The USCIS has released a newly-revised version of Form I-9, Employment Eligibility Verification. The revised form contains enhancements intended to facilitate computerized completion. As of January 22, 2017, employers must use only the revised edition, dated November 14, 2016. Until that time, employers may use either the new, November 14, 2016, edition or the prior version, dated March 8, 2013.

Form I-9 is Mandatory for all U.S. Employers

This change affects all employers. The Form I-9 is a mandatory part of the hiring and employment process for all employees in the U.S. Employers face substantial civil penalties for I-9 violations and potential criminal liability for employing undocumented workers. Compliance includes utilizing the correct I-9 edition valid at the time of I-9 completion.

What has Changed?

The Form I-9 changes are not tied to changes in the law. The changes are, in large part, technological changes. The new form edition contains a variety of drop-down lists, calendars and pop-up instructions. There is a space for the employer (or authorized representative) to note additional information. When printed, the completed forms will contain an automatically generated QR code.
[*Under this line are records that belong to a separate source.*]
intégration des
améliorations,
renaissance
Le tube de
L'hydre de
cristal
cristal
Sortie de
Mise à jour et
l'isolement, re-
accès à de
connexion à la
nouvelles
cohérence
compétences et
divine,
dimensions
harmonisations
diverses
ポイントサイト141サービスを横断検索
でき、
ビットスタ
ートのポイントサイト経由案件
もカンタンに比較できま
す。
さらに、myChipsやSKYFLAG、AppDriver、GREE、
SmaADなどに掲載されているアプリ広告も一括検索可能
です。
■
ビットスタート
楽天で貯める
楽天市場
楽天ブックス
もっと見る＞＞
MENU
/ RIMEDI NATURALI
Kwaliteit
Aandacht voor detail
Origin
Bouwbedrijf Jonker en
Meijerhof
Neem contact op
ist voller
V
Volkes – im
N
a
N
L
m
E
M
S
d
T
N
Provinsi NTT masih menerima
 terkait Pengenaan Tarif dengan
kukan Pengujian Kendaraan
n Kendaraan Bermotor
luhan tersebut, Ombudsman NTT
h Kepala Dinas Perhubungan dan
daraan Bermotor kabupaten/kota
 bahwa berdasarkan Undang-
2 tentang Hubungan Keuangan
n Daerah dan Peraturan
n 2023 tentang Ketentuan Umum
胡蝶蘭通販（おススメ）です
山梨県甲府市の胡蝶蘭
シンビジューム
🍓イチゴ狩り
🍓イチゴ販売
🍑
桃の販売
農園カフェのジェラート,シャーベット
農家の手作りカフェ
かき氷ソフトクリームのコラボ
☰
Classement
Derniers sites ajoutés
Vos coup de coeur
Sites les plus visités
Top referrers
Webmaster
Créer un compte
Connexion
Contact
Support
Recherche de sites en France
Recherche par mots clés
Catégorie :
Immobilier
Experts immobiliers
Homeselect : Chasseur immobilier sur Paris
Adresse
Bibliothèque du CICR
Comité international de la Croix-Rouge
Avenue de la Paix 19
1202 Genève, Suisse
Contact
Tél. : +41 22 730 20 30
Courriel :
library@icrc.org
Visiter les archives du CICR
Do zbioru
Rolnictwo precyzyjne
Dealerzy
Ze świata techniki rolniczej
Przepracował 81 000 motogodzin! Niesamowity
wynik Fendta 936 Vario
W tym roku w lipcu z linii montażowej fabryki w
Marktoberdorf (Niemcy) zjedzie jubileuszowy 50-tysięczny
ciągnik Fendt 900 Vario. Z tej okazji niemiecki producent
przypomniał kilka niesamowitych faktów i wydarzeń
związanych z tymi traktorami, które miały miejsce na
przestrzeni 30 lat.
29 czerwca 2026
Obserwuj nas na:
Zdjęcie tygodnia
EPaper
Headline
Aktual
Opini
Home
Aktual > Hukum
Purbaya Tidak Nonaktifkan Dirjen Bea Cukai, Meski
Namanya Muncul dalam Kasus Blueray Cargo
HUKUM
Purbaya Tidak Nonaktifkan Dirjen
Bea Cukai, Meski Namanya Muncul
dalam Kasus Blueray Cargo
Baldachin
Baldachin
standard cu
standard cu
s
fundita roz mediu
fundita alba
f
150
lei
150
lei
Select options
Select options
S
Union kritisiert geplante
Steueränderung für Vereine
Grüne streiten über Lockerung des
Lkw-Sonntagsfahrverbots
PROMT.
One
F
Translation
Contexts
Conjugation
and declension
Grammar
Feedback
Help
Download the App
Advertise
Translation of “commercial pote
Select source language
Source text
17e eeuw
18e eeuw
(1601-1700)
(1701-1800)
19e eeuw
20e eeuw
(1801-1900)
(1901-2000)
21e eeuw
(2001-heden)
Internal Audit is Form I-9 Best Practice

Each I-9 failure to comply violation carries with it a potential civil penalty ranging from $216 to $2,156, per incident. Thus, employers should review their current I-9 procedures. The law contains greatly increased penalties for other I-9- related violations such as document fraud, discrimination, and document abuse. Companies must have proper I-9 policies, as well as sufficient safeguards to assure that the policies are carried out correctly, without exception. Internal audits provide a valuable tool and are a well-recognized best practice for I-9 compliance.

In recent years, the US government has increased focus on I-9 compliance with audits and enforcement actions undertaken by Immigration and Customs Enforcement as well as the Department of Justice, Office of Special Counsel for Immigration-Related Unfair Employment Practices. This era of compliance has led many employers to institute proactive, internal, audits. The new administration’s declared hard line on immigration compliance makes this self-monitoring vital for U.S. employers. The goal of such audits is to identify any failures or errors proactively. While I-9 omissions or errors cannot be cured retroactively, good faith efforts to comply carry substantial weight and reduce the potential penalties, if and when the government conducts an I-9 audit.